The main factor is that the long-term income elasticity of the demand for healthcare is 1.6—for every 1 percent increase in a family’s income, the family wants to increase its expenditures on healthcare by 1.6 percent. This is not a new trend. Between 1875 and 1995, the share of family income spent on food, clothing, and shelter declined from 87 percent to just 30 percent, despite the fact that we eat more food, own more clothes, and have better and larger homes today than we had in 1875. All of this has been made possible by the growth in the productivity of traditional commodities. In the last quarter of the 19th century, it took 1,700 hours of labor to purchase the annual food supply for a family. Today it requires just 260 hours, and it is likely that by 2040, a family’s food supply will be purchased with about 160 hours of labor.
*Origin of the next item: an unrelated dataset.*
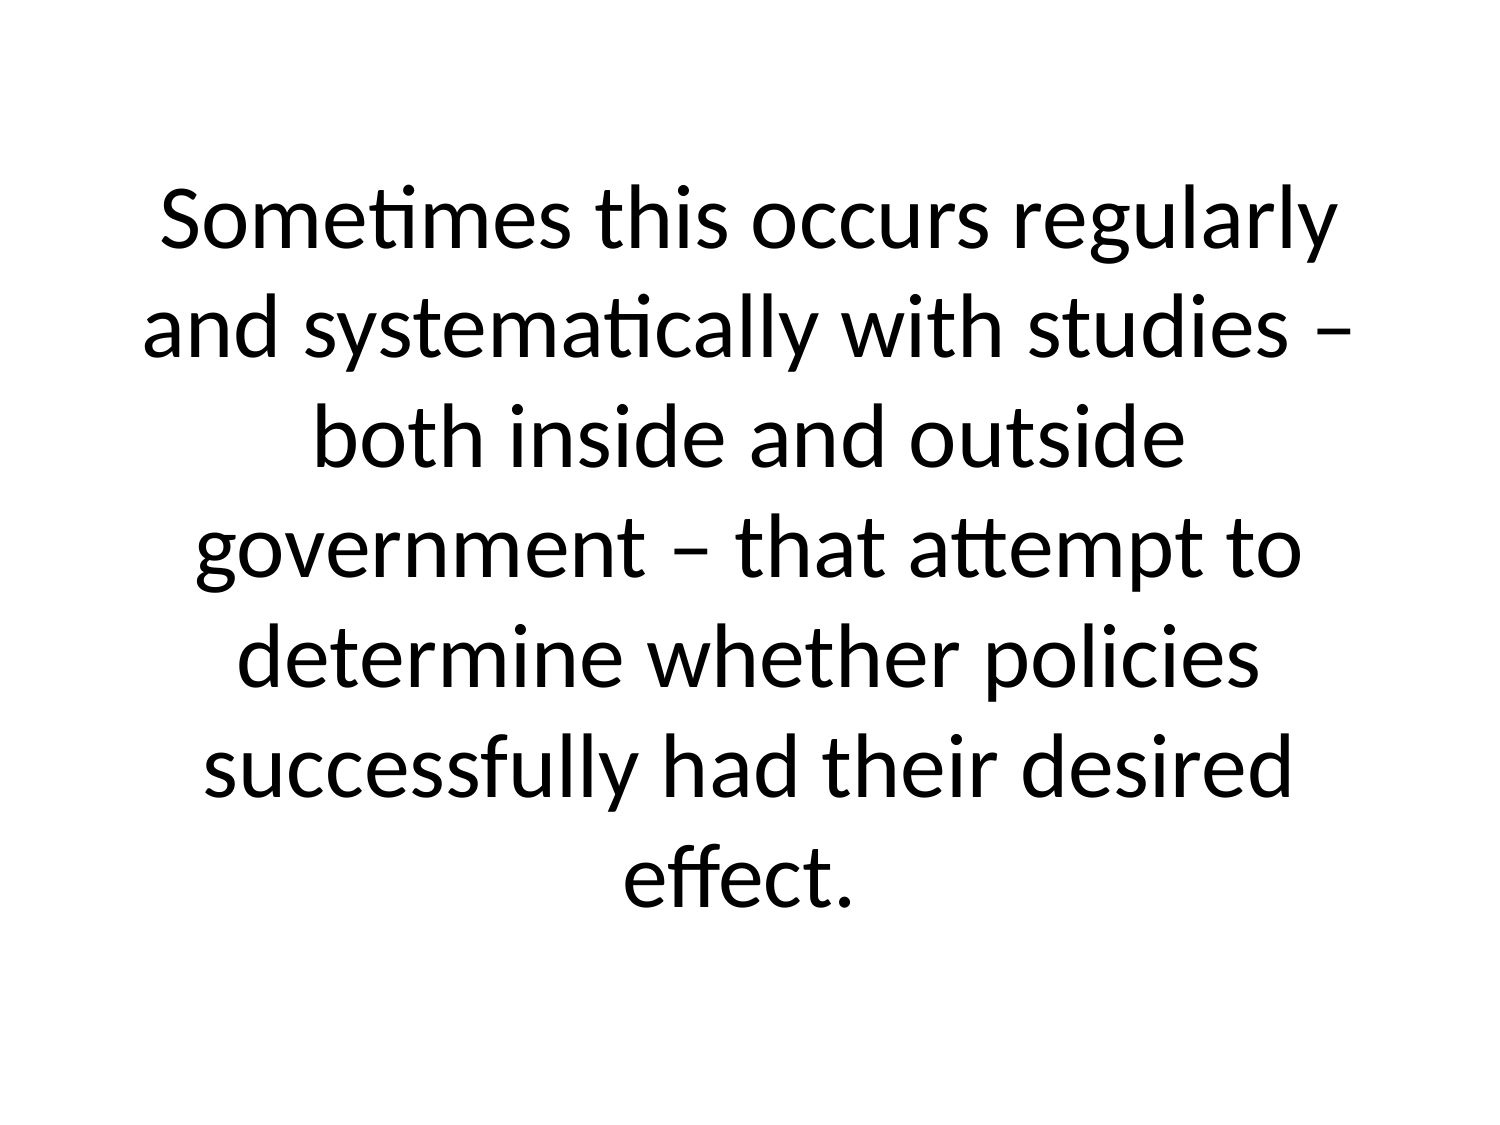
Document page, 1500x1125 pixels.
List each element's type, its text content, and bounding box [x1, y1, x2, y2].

title Sometimes this occurs regularly and systematically with studies – both inside and outside government – that attempt to determine whether policies successfully had their desired effect. [75, 45, 1425, 1038]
Consequently, there is no need to suppress the demand for healthcare. Expenditures on healthcare are driven by demand, which is spurred by income and by advances in biotechnology that make health interventions increasingly effective. Just as electricity and manufacturing were the industries that stimulated the growth of the rest of the economy at the beginning of the 20th century, healthcare is the growth industry of the 21st century. It is a leading sector, which means that expenditures on healthcare will pull forward a wide array of other industries including manufacturing, education, financial services, communications, and construction.”
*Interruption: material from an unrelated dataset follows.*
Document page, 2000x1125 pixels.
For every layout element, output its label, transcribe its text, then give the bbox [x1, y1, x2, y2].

Robert Fogel, “Forecasting the Cost of U.S. Healthcare”, The American: The Journal of the American Enterprise Institute (3 September 2009).
http://american.com/archive/2009/september/forecasting-the-cost-of-u-s-healthcare
Robert Fogel is the Charles R. Walgreen Distinguished Service Professor of American Institutions at the University of Chicago Booth School of Business. He won the Nobel Prize in Economics in 1993.
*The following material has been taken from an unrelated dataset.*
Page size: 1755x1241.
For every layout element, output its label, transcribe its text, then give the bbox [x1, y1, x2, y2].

Essentially, Professor Fogel is saying that rising health care expenditures are a reflection of rising wealth and not a cause for worry. The complaints about costs and efforts to restrain them come from employers and governments that pay the bill. Rather than limiting access and otherwise rationing health care, it would be better to shift costs away from businesses and governments toward households and consumers, especially through added charges for such things as private hospital rooms, quicker attention by physicians, and not medically necessary procedures such as elective surgery.
I would add that if the “problem” of the health care in America is simply that people want to spend their growing income on more health care it would counterproductive to try and limit the expansion of health care sector, such as the present bills in Congress seek to do. More facilities and personnel are needed, not less.